━━ Texte source ━━

Selon lui, la majorité de ces jeunes ne sont pas préparés au port d’armes. « La majorité des membres de la brigade ne sont pas formés au port d’armes. Ce qui complique leur travail et ce sont des jeunes qui sacrifient leur vie pour aider leurs enfants », observe-t-il. Il insiste sur la nécessité d’un positionnement clair des responsables publics. « Il est temps que nos dirigeants prennent leurs responsabilités. Créer une brigade n’est pas la solution, mais ce n’est pas non plus le problème. »

Pour Bref Intellect, la lutte contre l’insécurité ne se limite pas à la formation de troupes volontaires, mais il estime que cela ne justifie pas pour autant la stigmatisation de leurs actions. L’artiste, né le 11 novembre 1998 dans une famille chrétienne de dix enfants, est le cinquième de la fratrie. Son père, Louis Elysée Erassaint, est pasteur et professeur d’école, sa mère, Luciana François, est commerçante.

━━━
━━ Données extraites ━━

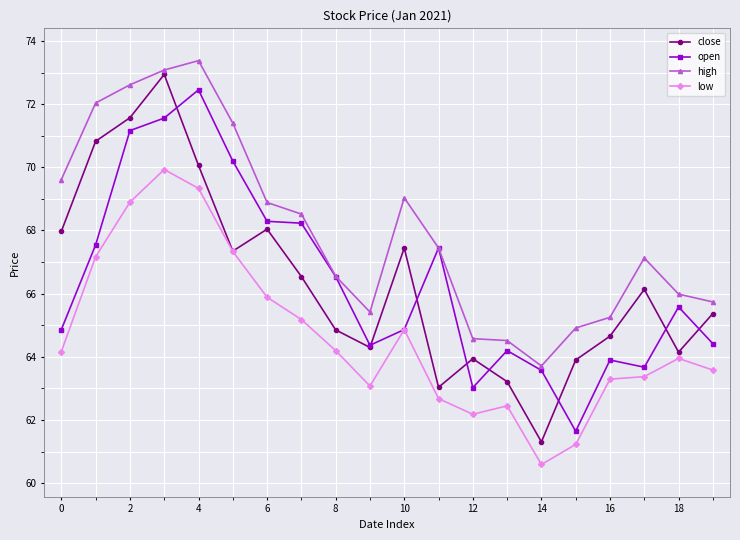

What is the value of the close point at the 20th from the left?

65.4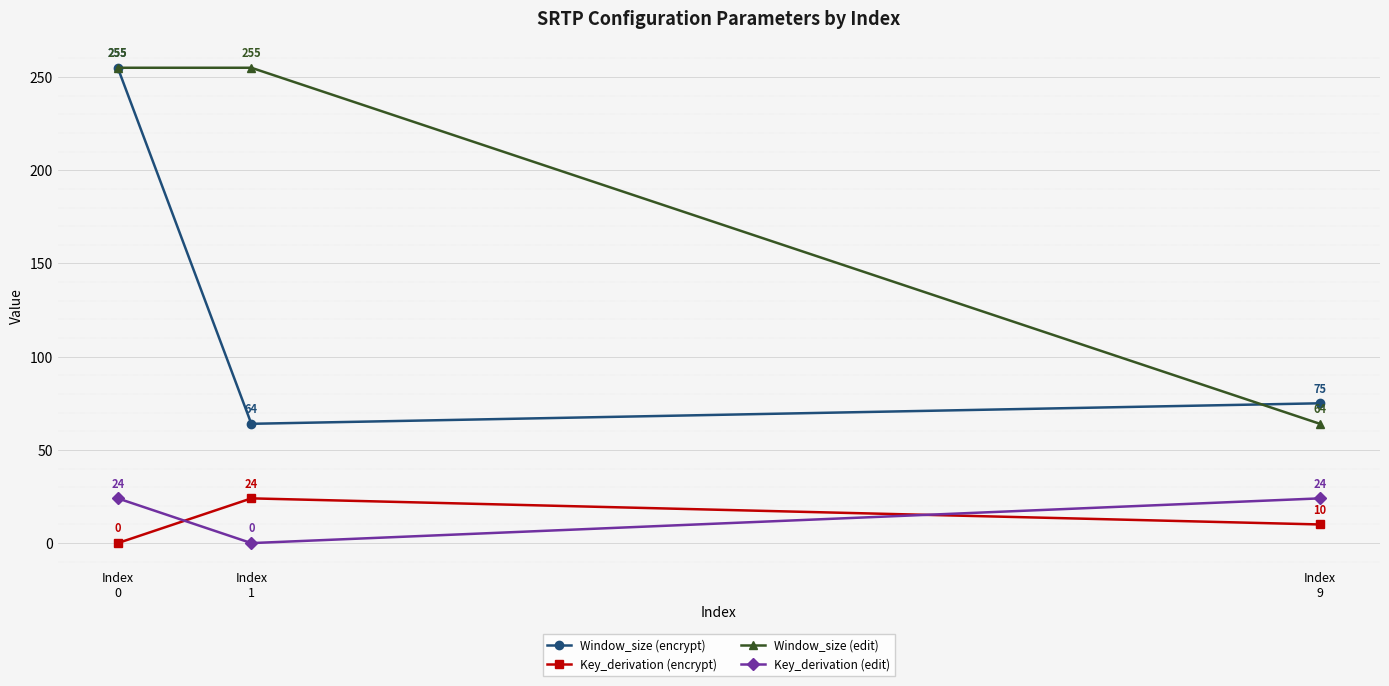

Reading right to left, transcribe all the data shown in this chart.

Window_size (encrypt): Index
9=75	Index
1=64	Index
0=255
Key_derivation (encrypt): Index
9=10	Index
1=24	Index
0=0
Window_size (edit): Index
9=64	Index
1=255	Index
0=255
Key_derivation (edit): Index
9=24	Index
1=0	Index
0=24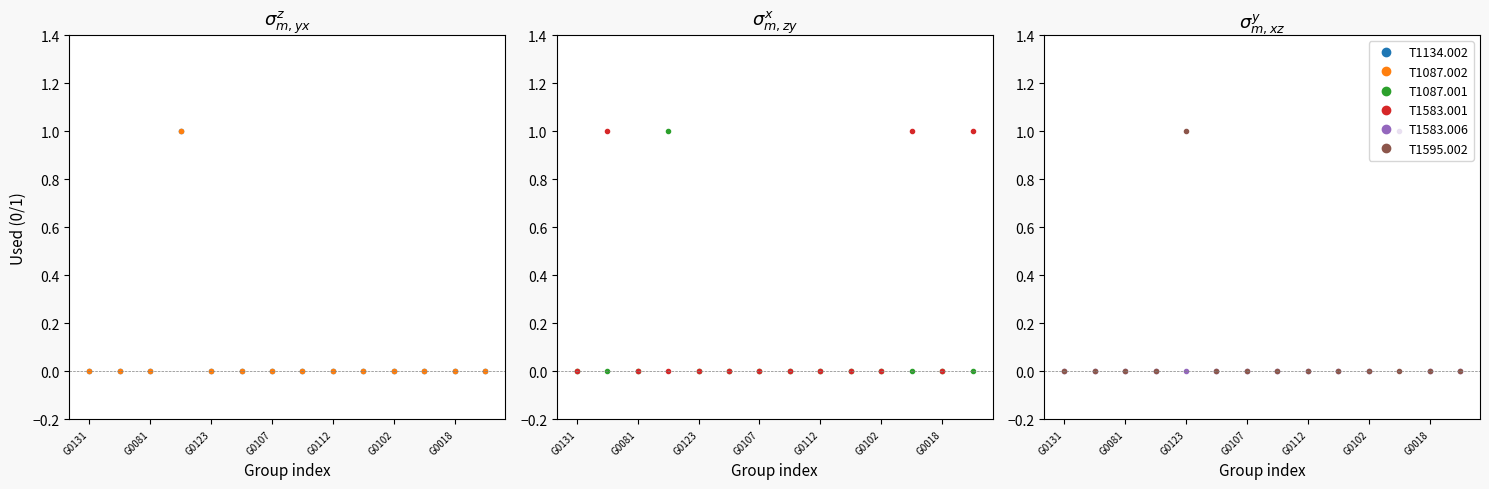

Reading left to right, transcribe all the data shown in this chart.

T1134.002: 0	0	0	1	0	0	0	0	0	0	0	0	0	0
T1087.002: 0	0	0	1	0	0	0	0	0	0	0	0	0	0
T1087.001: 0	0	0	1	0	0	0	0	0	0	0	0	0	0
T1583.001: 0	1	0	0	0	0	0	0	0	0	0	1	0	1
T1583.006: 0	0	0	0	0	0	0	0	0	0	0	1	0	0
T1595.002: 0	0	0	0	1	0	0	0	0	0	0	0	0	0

━━━

Réécrivez le passage du texte sur Bref Intellect qui commence par « Pour Bref Intellect, la » et se poursuit jusqu'à « François, est commerçante. », en y remplaçant « pasteur » par « diacre ». Ces données proviennent d'une autre source que le texte.

Pour Bref Intellect, la lutte contre l’insécurité ne se limite pas à la formation de troupes volontaires, mais il estime que cela ne justifie pas pour autant la stigmatisation de leurs actions. L’artiste, né le 11 novembre 1998 dans une famille chrétienne de dix enfants, est le cinquième de la fratrie. Son père, Louis Elysée Erassaint, est diacre et professeur d’école, sa mère, Luciana François, est commerçante.